Due to this significant divergence, the research paper notes that “the BCH blockchain [is expected to] reach its next block subsidy halving much sooner than BTC.” Moreover, the Bitcoin and Bitcoin Cash blockchains both use the same SHA-256 mining algorithm. This is not a favorable scenario for Bitcoin Cash, the research paper argues, because BCH has a much lower hashrate than the Bitcoin network. Due to the low hash rate, “there is declining economic incentive for miners to secure the minority BCH network”, the paper asserts.

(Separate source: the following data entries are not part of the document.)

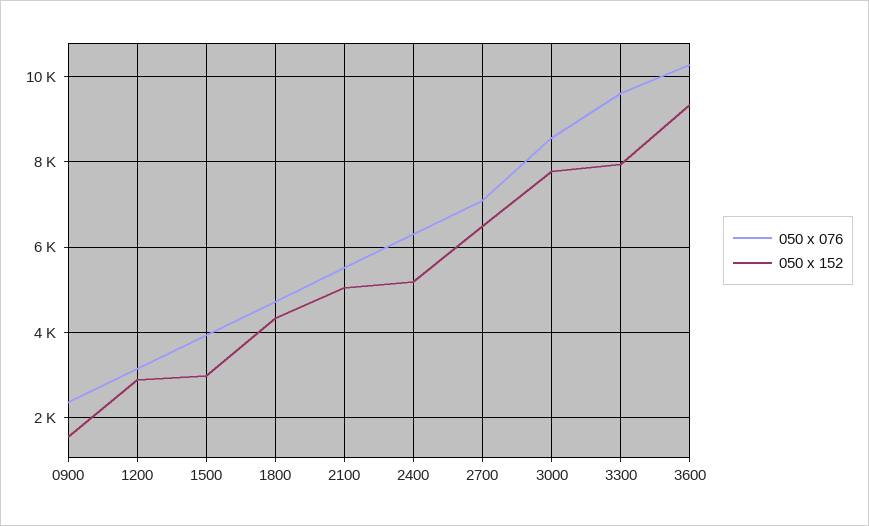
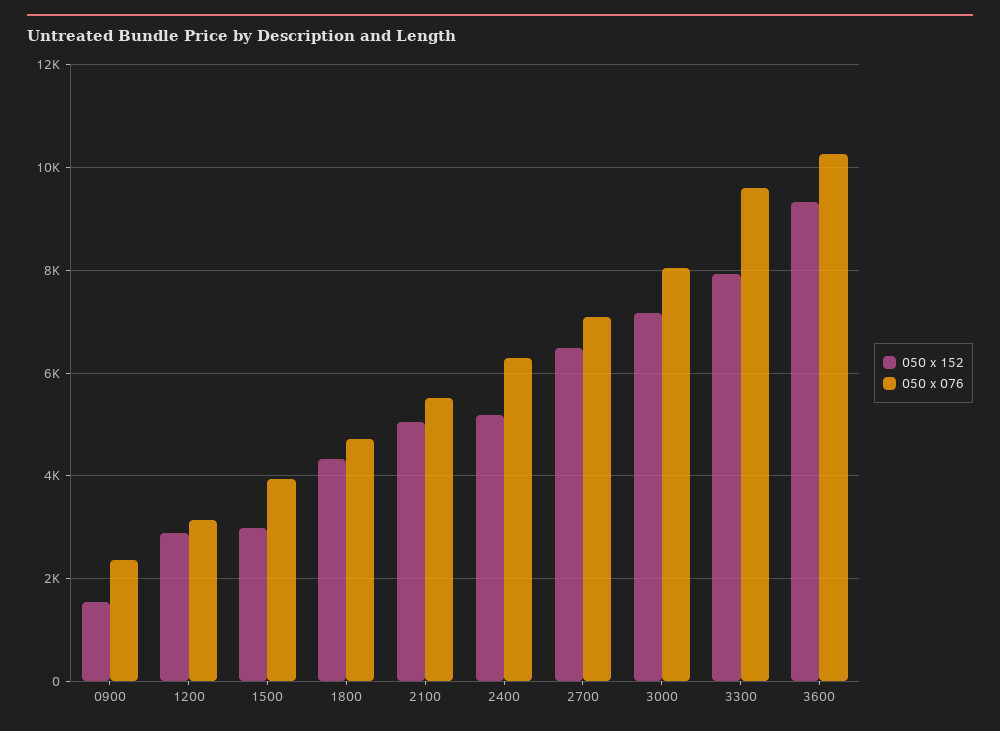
  {
    "050 x 076": {
      "0900": 2400,
      "1200": 3200,
      "1500": 4000,
      "1800": 4800,
      "2100": 5600,
      "2400": 6200,
      "2700": 7000,
-     "3000": 8600,
+     "3000": 8000,
      "3300": 9600,
      "3600": 10200
    },
    "050 x 152": {
      "0900": 1600,
      "1200": 2800,
      "1500": 3000,
      "1800": 4400,
      "2100": 5000,
      "2400": 5200,
      "2700": 6400,
-     "3000": 7800,
+     "3000": 7200,
      "3300": 8000,
      "3600": 9400
    }
  }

“No Fix” For Transaction Malleability On BCH Network
There is presently “no fix” for transaction malleability on the Bitcoin Cash network because it did not adopt SegWit, the research states. Transaction malleability refers to an attack through which malicious entities modify a cryptocurrency transaction just prior to confirmation.
Additionally, in cases where competing cryptocurrency platforms have shared the same PoW mining algorithm, such as Dogecoin and Litecoin, the minority network “is believed to be compromised”, the research paper notes. In order to “preserve decentralization and network sovereignty”, the research suggests that the BCH network could adopt a different and “unique” PoW algorithm, but this would probably not be feasible for an “ASIC-oriented” platform such as Bitcoin Cash.